A recent decision in Australia opens the door for recipients of investor-state awards to enforce the award in that country.

In 2019, companies incorporated in England, Luxembourg and the Netherlands were awarded €229 million against the Kingdom of Spain in an investor-state arbitration. On 24 February 2020, the Federal Court of Australia enforced the arbitral awards. How did that happen? The Federal Court held that as Australia is a contracting party to the Convention on the Settlement of Investment Disputes ("Convention"), it is bound to enforce awards against other contracting countries to the Convention (here Spain), and Spain could not rely on foreign state immunity laws to resist the enforcement of the awards.

The applicants invested in solar projects in Spain between 1997 and 2012. During this period, Spain adopted a series of regulatory measures subsidising development of renewable energy sources. The applicants invested €265 million in solar power projects in reliance on these incentives. After 2012, Spain revoked the financial incentives, and the applicants commenced arbitral proceedings under the multilateral Energy Charter Treaty 1998 ("ECT"), claiming that Spain had breached its obligation to afford fair and equitable treatment to investors. The ECT provided for the submission of investor-state disputes to arbitration before the International Centre for the Settlement of Investments Disputes ("ICSID") pursuant to the Convention. ICSID found that Spain was in breach of its obligations under the ECT and awarded damages to the applicants.

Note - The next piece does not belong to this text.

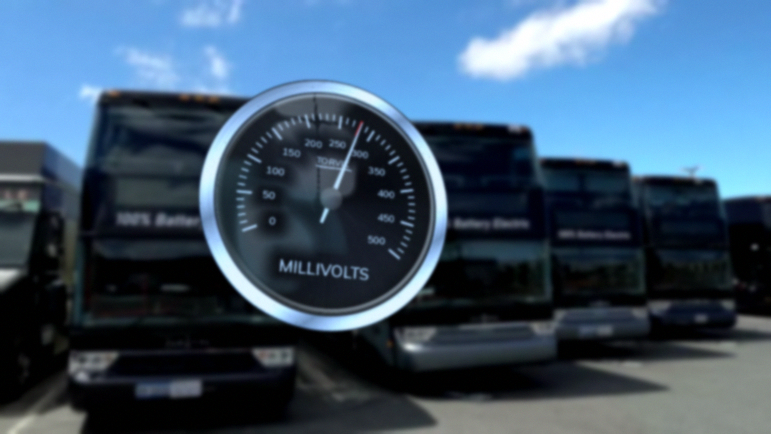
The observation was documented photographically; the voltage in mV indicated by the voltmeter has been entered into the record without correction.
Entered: 280 mV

The applicants then brought proceedings in Australia (as well as parallel proceedings in the United States), seeking recognition and enforcement of the ICSID awards. Spain sought to resist enforcement on the basis of foreign state immunity. The Honourable Justice Stewart dismissed Spain's argument, reasoning that Spain was a contracting party to the ECT and had actively participated in the proceedings before ICSID. On this basis, Spain had submitted to the arbitrations under the Convention, and Australia, as a contracting party to the Convention, is obliged to recognise and enforce ICSID awards. Therefore, Justice Stewart held that Spain had consented to contracting states, such as Australia, having the power to recognise and enforce awards against it. It is to be noted that there remains a moot question concerning the interplay between Australia's foreign immunity laws and its obligations under the Convention to execute ICSID awards. The applicants in Eiser have had their award enforced in Australia but have not yet sought to execute the award against property held by Spain in Australia.

The Federal Court's decision in Eiser should encourage other recipients of ICSID awards who face challenges of enforcement in the home jurisdiction of the foreign state against whom the award is made, that Australia is a viable option for the enforcement of ICSID arbitral awards.